Isto supõe uma intervenção única sobre o texto, que consiste não em acrescentar-lhe ou retirar-lhe palavras, mas em endireitá-lo instaurando uma disposição lírica. Danièlle Huillet, com efeito, fez da exposição contínua em prosa de Vittorini um poema em verso livre ou em versículos, que deve ressoar um pouco como uma tradução de Sófocles por Hölderlin ou de Ésquilo por Claudel. É preciso então que a voz se adapte às exigências do poema: exigência de relance perpétuo da voz, de adesão a cada palavra, de igualdade entre intensidade da experiência dita e intensidade verbal.»

Natureza
«A nossa atenção reparte-se entre as coisas ditas pelos lábios daquele que fala e esses acontecimentos de luz que se passam sobre a sua cabeça ou ao lado sobre as folhas mortas.
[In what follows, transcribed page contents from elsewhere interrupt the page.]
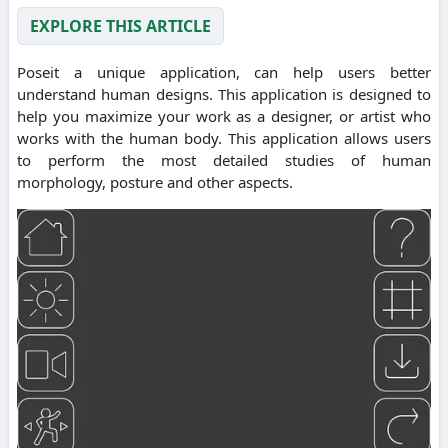
EXPLORE THIS ARTICLE
Poseit a unique application, can help users better
understand human designs. This application is designed to
help you maximize your work as a designer, or artist who
works with the human body. This application allows users
to perform the most detailed studies of human
morphology, posture and other aspects.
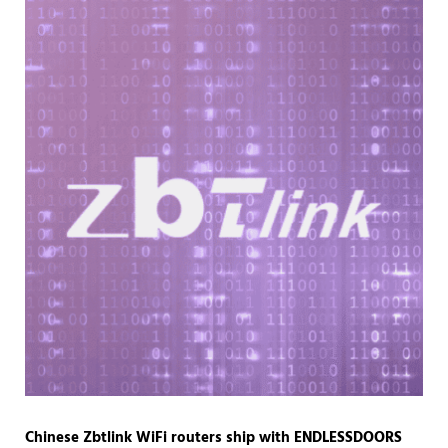
Chinese Zbtlink WiFi routers ship with ENDLESSDOORS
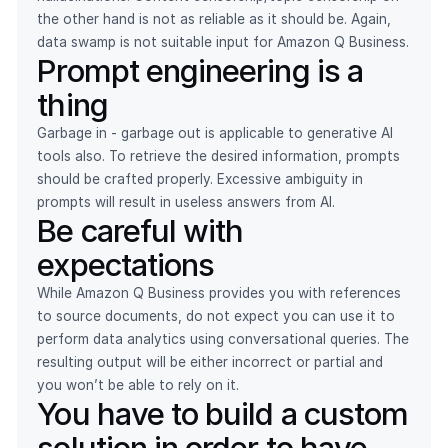
the other hand is not as reliable as it should be. Again,
data swamp is not suitable input for Amazon Q Business.
Prompt engineering is a
thing
Garbage in - garbage out is applicable to generative AI
tools also. To retrieve the desired information, prompts
should be crafted properly. Excessive ambiguity in
prompts will result in useless answers from AI.
Be careful with
expectations
While Amazon Q Business provides you with references
to source documents, do not expect you can use it to
perform data analytics using conversational queries. The
resulting output will be either incorrect or partial and
you won’t be able to rely on it.
You have to build a custom
solution in order to have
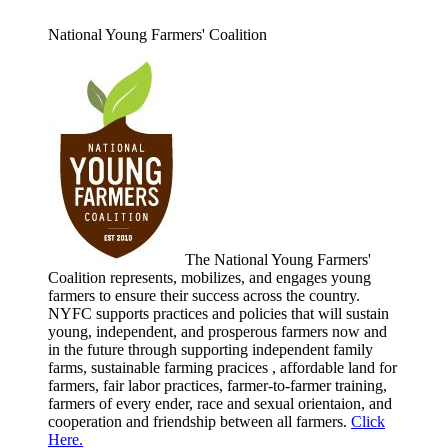
National Young Farmers' Coalition
The National Young Farmers'
Coalition represents, mobilizes, and engages young
farmers to ensure their success across the country.
NYFC supports practices and policies that will sustain
young, independent, and prosperous farmers now and
in the future through supporting independent family
farms, sustainable farming pracices , affordable land for
farmers, fair labor practices, farmer-to-farmer training,
farmers of every ender, race and sexual orientaion, and
cooperation and friendship between all farmers.
Click
Here.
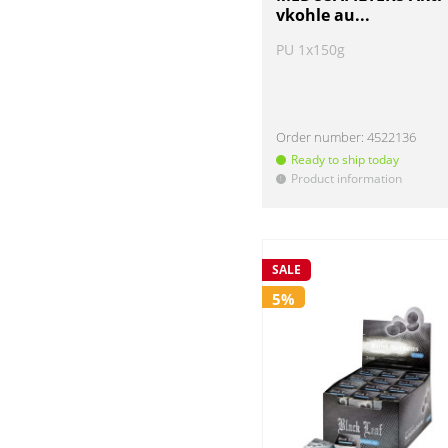
vkohle au...
PU 1x150g
Order number:
4522136
Ready to ship today
Product information
!
SALE
5%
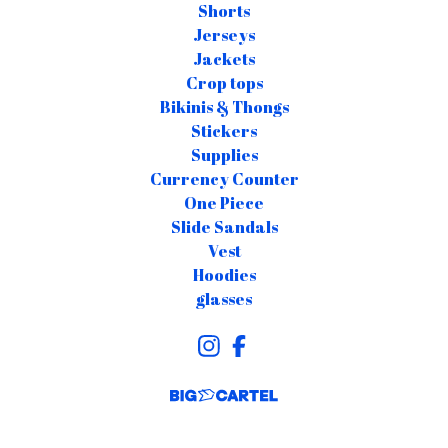
Shorts
Jerseys
Jackets
Crop tops
Bikinis & Thongs
Stickers
Supplies
Currency Counter
One Piece
Slide Sandals
Vest
Hoodies
glasses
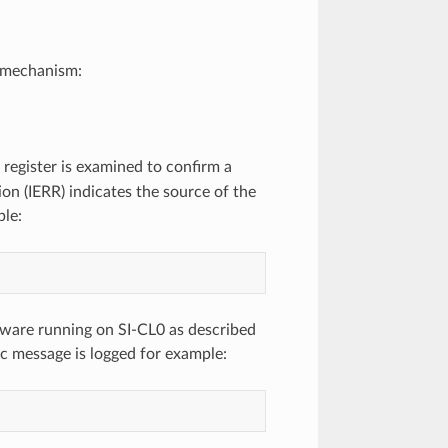
y mechanism:
register is examined to confirm a
ion (IERR) indicates the source of the
ple:
mware running on SI-CL0 as described
ic message is logged for example:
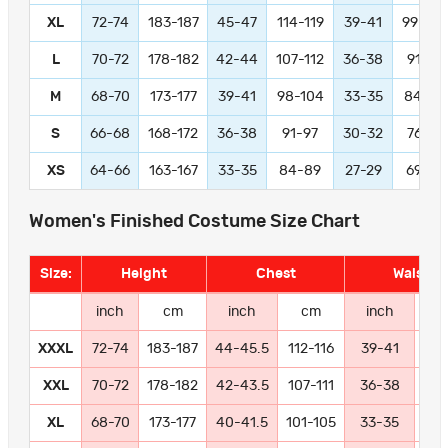
XL
72-74
183-187
45-47
114-119
39-41
99-104
L
70-72
178-182
42-44
107-112
36-38
91-97
M
68-70
173-177
39-41
98-104
33-35
84-89
S
66-68
168-172
36-38
91-97
30-32
76-81
XS
64-66
163-167
33-35
84-89
27-29
69-74
Women's Finished Costume Size Chart
Size:
Height
Chest
Waist
inch
cm
inch
cm
inch
c
XXXL
72-74
183-187
44-45.5
112-116
39-41
99-
XXL
70-72
178-182
42-43.5
107-111
36-38
91
XL
68-70
173-177
40-41.5
101-105
33-35
84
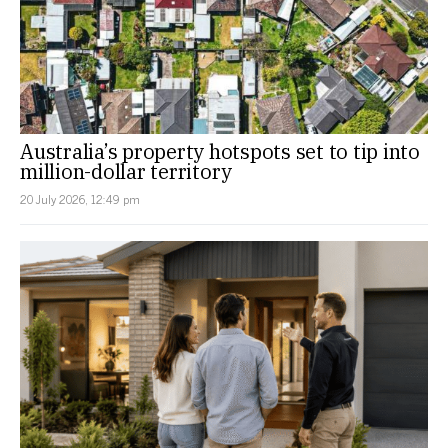
Australia’s property hotspots set to tip into
million-dollar territory
20 July 2026, 12:49 pm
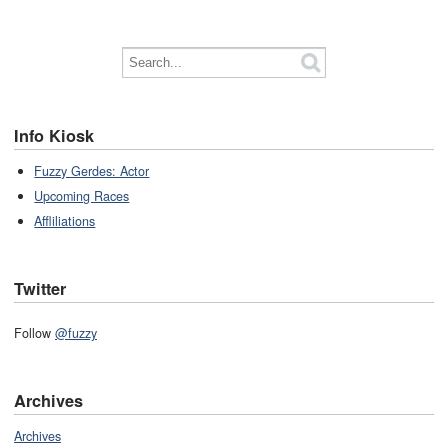
Info Kiosk
Fuzzy Gerdes: Actor
Upcoming Races
Affliliations
Twitter
Follow
@fuzzy
Archives
Archives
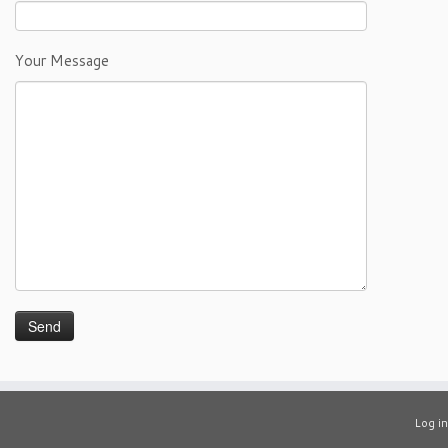
Your Message
Log in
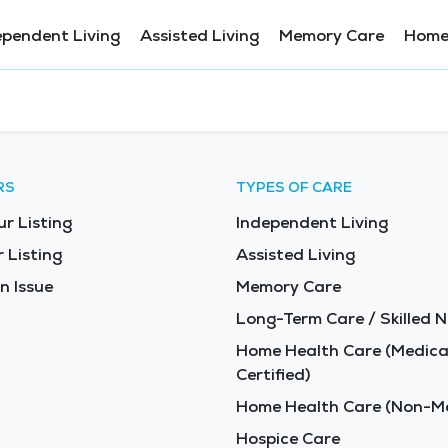
ependent Living
Assisted Living
Memory Care
Home
RS
TYPES OF CARE
ur Listing
Independent Living
 Listing
Assisted Living
n Issue
Memory Care
Long-Term Care / Skilled N
Home Health Care (Medica
Certified)
Home Health Care (Non-Me
Hospice Care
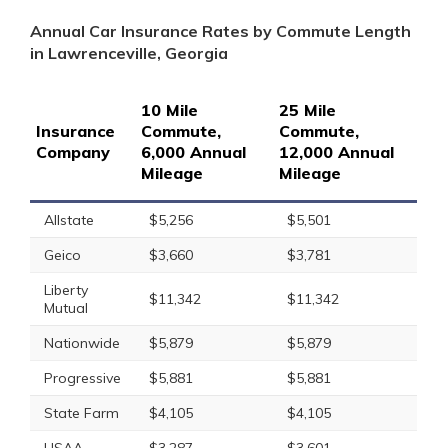
Annual Car Insurance Rates by Commute Length
in Lawrenceville, Georgia
10 Mile
25 Mile
Insurance
Commute,
Commute,
Company
6,000 Annual
12,000 Annual
Mileage
Mileage
Allstate
$5,256
$5,501
Geico
$3,660
$3,781
Liberty
$11,342
$11,342
Mutual
Nationwide
$5,879
$5,879
Progressive
$5,881
$5,881
State Farm
$4,105
$4,105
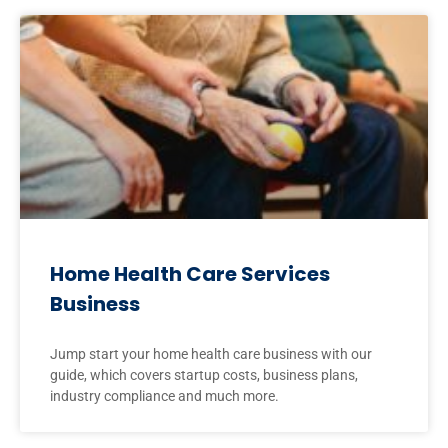
Home Health Care Services
Business
Jump start your home health care business with our
guide, which covers startup costs, business plans,
industry compliance and much more.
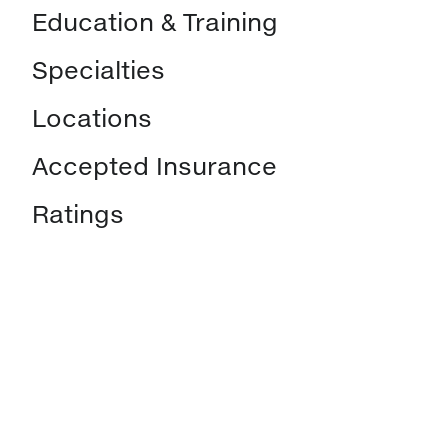
Education & Training
Specialties
Locations
Accepted Insurance
Ratings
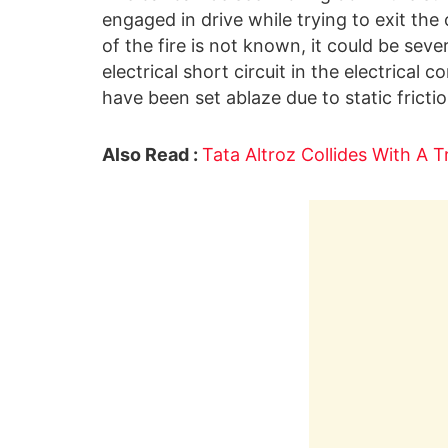
engaged in drive while trying to exit th
of the fire is not known, it could be seve
electrical short circuit in the electrical
have been set ablaze due to static frictio
Also Read :
Tata Altroz Collides With A 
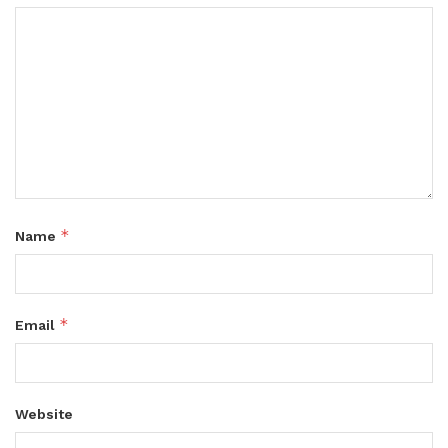
*
Name
*
Email
Website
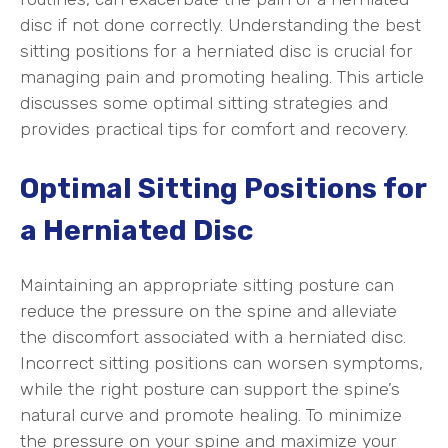
disc if not done correctly. Understanding the best
sitting positions for a herniated disc is crucial for
managing pain and promoting healing. This article
discusses some optimal sitting strategies and
provides practical tips for comfort and recovery.
Optimal Sitting Positions for
a Herniated Disc
Maintaining an appropriate sitting posture can
reduce the pressure on the spine and alleviate
the discomfort associated with a herniated disc.
Incorrect sitting positions can worsen symptoms,
while the right posture can support the spine’s
natural curve and promote healing. To minimize
the pressure on your spine and maximize your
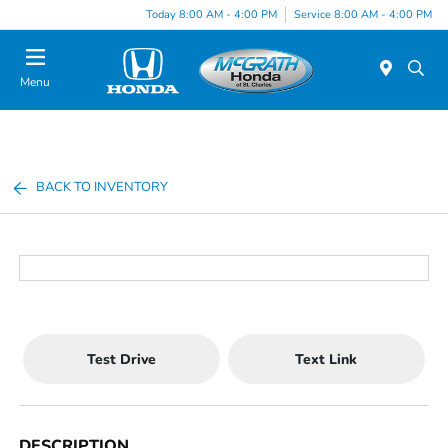
Today 8:00 AM - 4:00 PM
Service 8:00 AM - 4:00 PM
Menu
BACK TO INVENTORY
Test Drive
Text Link
DESCRIPTION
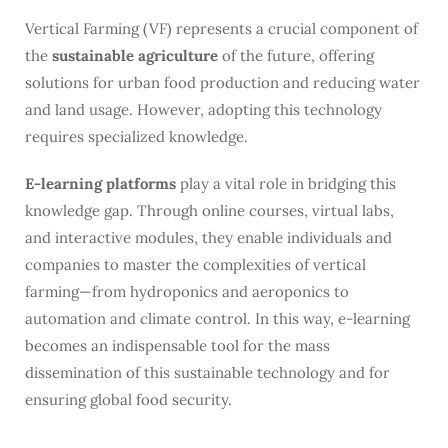
Vertical Farming (VF) represents a crucial component of
the
sustainable agriculture
of the future, offering
solutions for urban food production and reducing water
and land usage. However, adopting this technology
requires specialized knowledge.
E-learning platforms
play a vital role in bridging this
knowledge gap. Through online courses, virtual labs,
and interactive modules, they enable individuals and
companies to master the complexities of vertical
farming—from hydroponics and aeroponics to
automation and climate control. In this way, e-learning
becomes an indispensable tool for the mass
dissemination of this sustainable technology and for
ensuring global food security.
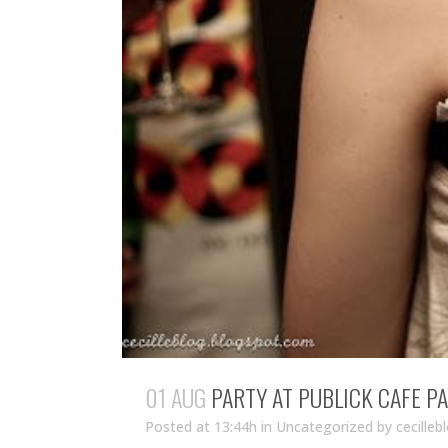
01 AUG
PARTY AT PUBLICK CAFE PA
Posted at 13:44h
in Uncategorized
by
cecilleb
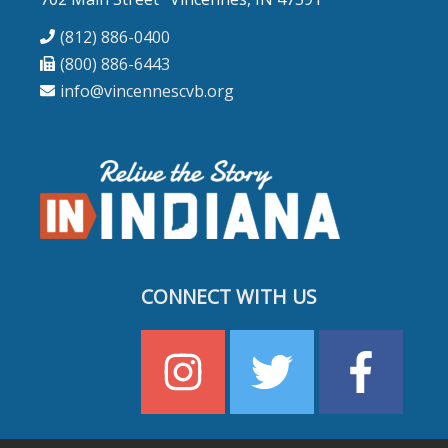
(812) 886-0400
(800) 886-6443
info@vincennescvb.org
CONNECT WITH US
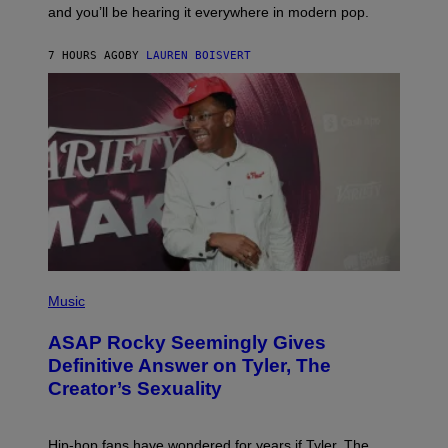
R
and you’ll be hearing it everywhere in modern pop.
H
R
I
A
L
D
7 HOURS AGO
BY
LAUREN BOISVERT
L
I
/
O
G
D
E
I
T
S
T
N
Y
E
I
Y
M
A
G
E
S
)
P
H
Music
O
T
ASAP Rocky Seemingly Gives
O
B
Definitive Answer on Tyler, The
Y
Creator’s Sexuality
M
O
N
I
Hip-hop fans have wondered for years if Tyler, The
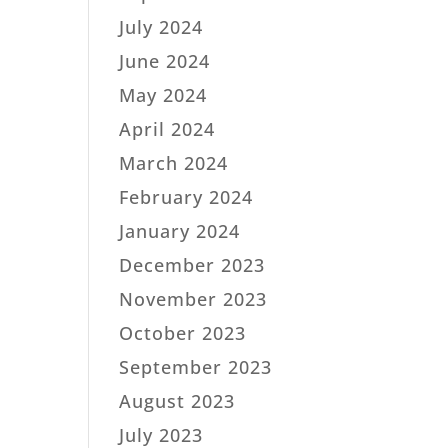
July 2024
June 2024
May 2024
April 2024
March 2024
February 2024
January 2024
December 2023
November 2023
October 2023
September 2023
August 2023
July 2023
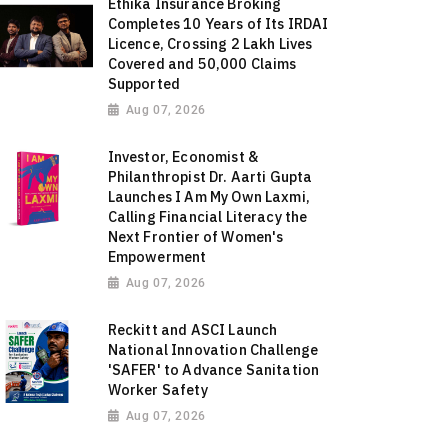
Ethika Insurance Broking
Completes 10 Years of Its IRDAI
Licence, Crossing 2 Lakh Lives
Covered and 50,000 Claims
Supported
Aug 07, 2026
Investor, Economist &
Philanthropist Dr. Aarti Gupta
Launches I Am My Own Laxmi,
Calling Financial Literacy the
Next Frontier of Women's
Empowerment
Aug 07, 2026
Reckitt and ASCI Launch
National Innovation Challenge
'SAFER' to Advance Sanitation
Worker Safety
Aug 07, 2026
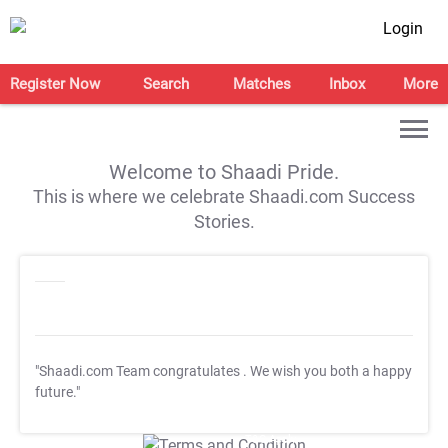
Login
Register Now
Search
Matches
Inbox
More
Welcome to Shaadi Pride.
This is where we celebrate Shaadi.com Success
Stories.
"Shaadi.com Team congratulates
. We wish you both a happy
future."
T&C Apply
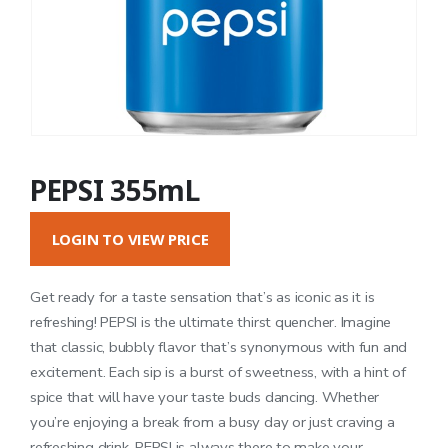
PEPSI 355mL
LOGIN TO VIEW PRICE
Get ready for a taste sensation that’s as iconic as it is
refreshing! PEPSI is the ultimate thirst quencher. Imagine
that classic, bubbly flavor that’s synonymous with fun and
excitement. Each sip is a burst of sweetness, with a hint of
spice that will have your taste buds dancing. Whether
you’re enjoying a break from a busy day or just craving a
refreshing drink, PEPSI is always there to make your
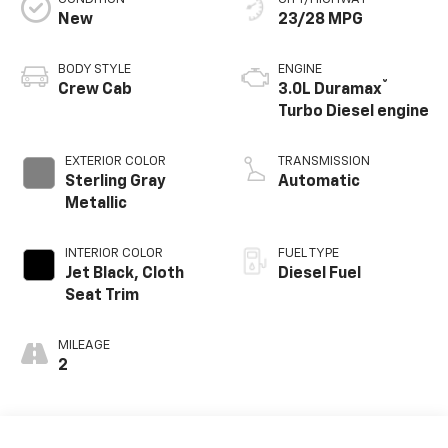
New
23/28 MPG
BODY STYLE
ENGINE
®
Crew Cab
3.0L Duramax
Turbo Diesel engine
EXTERIOR COLOR
TRANSMISSION
Sterling Gray
Automatic
Metallic
INTERIOR COLOR
FUEL TYPE
Jet Black, Cloth
Diesel Fuel
Seat Trim
MILEAGE
2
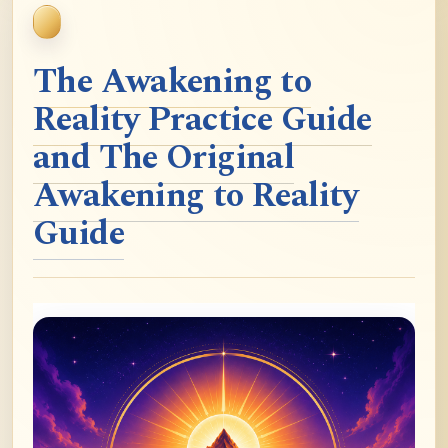
The Awakening to
Reality Practice Guide
and The Original
Awakening to Reality
Guide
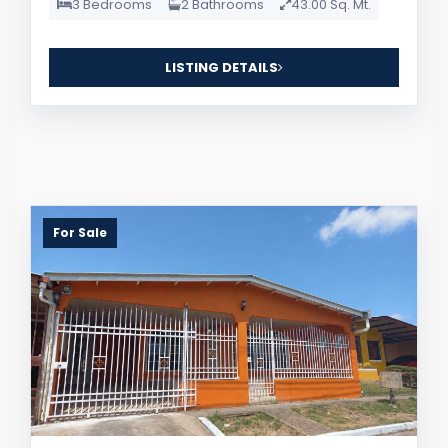
3 Bedrooms
2 Bathrooms
43.00 Sq. Mt.
LISTING DETAILS
For Sale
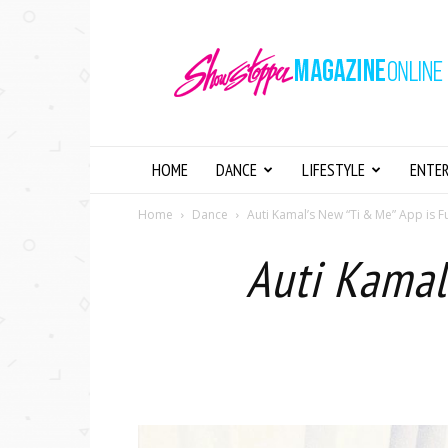
Showstopper
Magazine
Online
HOME
DANCE
LIFESTYLE
ENTE
Home
Dance
Auti Kamal’s New “Ti & Me” App is Fu
Auti Kamal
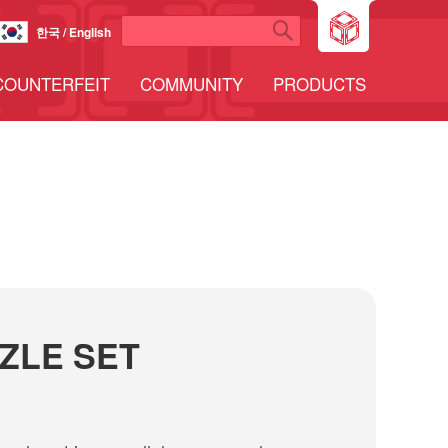
한국 / English
COUNTERFEIT
COMMUNITY
PRODUCTS
ZLE SET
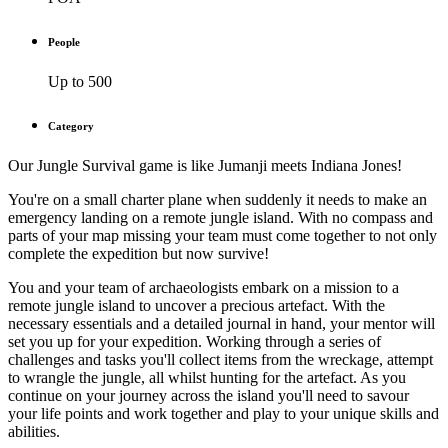
People
Up to 500
Category
Our Jungle Survival game is like Jumanji meets Indiana Jones!
You're on a small charter plane when suddenly it needs to make an
emergency landing on a remote jungle island. With no compass and
parts of your map missing your team must come together to not only
complete the expedition but now survive!
You and your team of archaeologists embark on a mission to a
remote jungle island to uncover a precious artefact. With the
necessary essentials and a detailed journal in hand, your mentor will
set you up for your expedition. Working through a series of
challenges and tasks you'll collect items from the wreckage, attempt
to wrangle the jungle, all whilst hunting for the artefact. As you
continue on your journey across the island you'll need to savour
your life points and work together and play to your unique skills and
abilities.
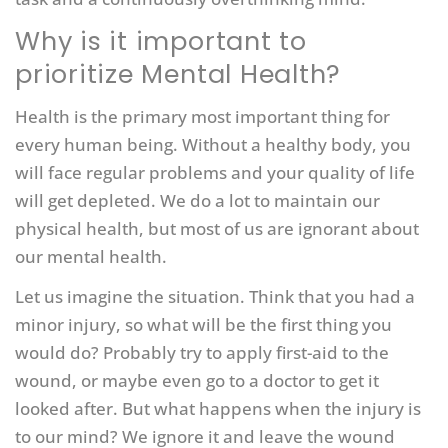
Why is it important to
prioritize Mental Health?
Health is the primary most important thing for
every human being. Without a healthy body, you
will face regular problems and your quality of life
will get depleted. We do a lot to maintain our
physical health, but most of us are ignorant about
our mental health.
Let us imagine the situation. Think that you had a
minor injury, so what will be the first thing you
would do? Probably try to apply first-aid to the
wound, or maybe even go to a doctor to get it
looked after. But what happens when the injury is
to our mind? We ignore it and leave the wound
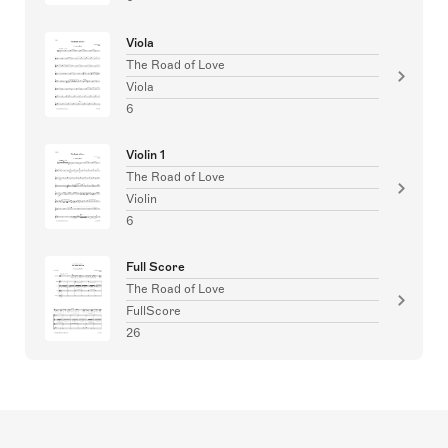
Viola
The Road of Love
Viola
6
Violin 1
The Road of Love
Violin
6
Full Score
The Road of Love
FullScore
26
Existem todos estes ruídos que não cessam de se misturar às palavras ou de pontuar os silêncios: cantos de pássaros, zumbidos de insectos, canto do galo ao longe, etc. É o que espanta sempre num filme dos Straub: começa um pouco como em muitos filmes, com pequenos pássaros e ruídos de água. Mas nos filmes normais, trata-se apenas de dar a atmosfera de euforia que deve presidir à visão do filme: em suma, uma captatio benevolentiae sensível. Nos Straub, pelo contrário, continua, nunca pára. A natureza, com efeito, é coisa diferente de um repertório de efeitos euforisantes. É uma potência física, metafísica e mitológica.
(...) A natureza é o que não cessa, mas também o que sem cessar apaga os traços.»

Estar salvo
«História de salvação (...). Nos Straub, um jogo mais complexo se instaura em torno da cantata [de Bach] e da palavra da promessa. À promessa divina continuam a opor uma promessa humana e uma promessa que já se efectuou. Não se deve dizer, como na cantata: aquele que crê será salvo. Deve dizer-se: aquele que crê está salvo. Está salvo na eternidade de um aqui e agora da experiência mantida, tornada palavra de vida. O movimento do filme conduz-nos assim do processo a uma nova eucaristia, à afirmação de uma salvação que já lá está e cuja potência se afirma, no crescendo final, passando pela evocação das fogueiras de louros a essa grande panorâmica ascensional que nos deixa na abertura dos elementos reconciliados e de um comunismo elevado a uma dimensão de eternidade.»

Sobre Operai, contadini (2001) de Danièlle Huillet e Jean-Marie Straub: Jacques Rancière, «La parole sensible», in Cinéma, n.º 5, 2003, pp. 73. 77. 78.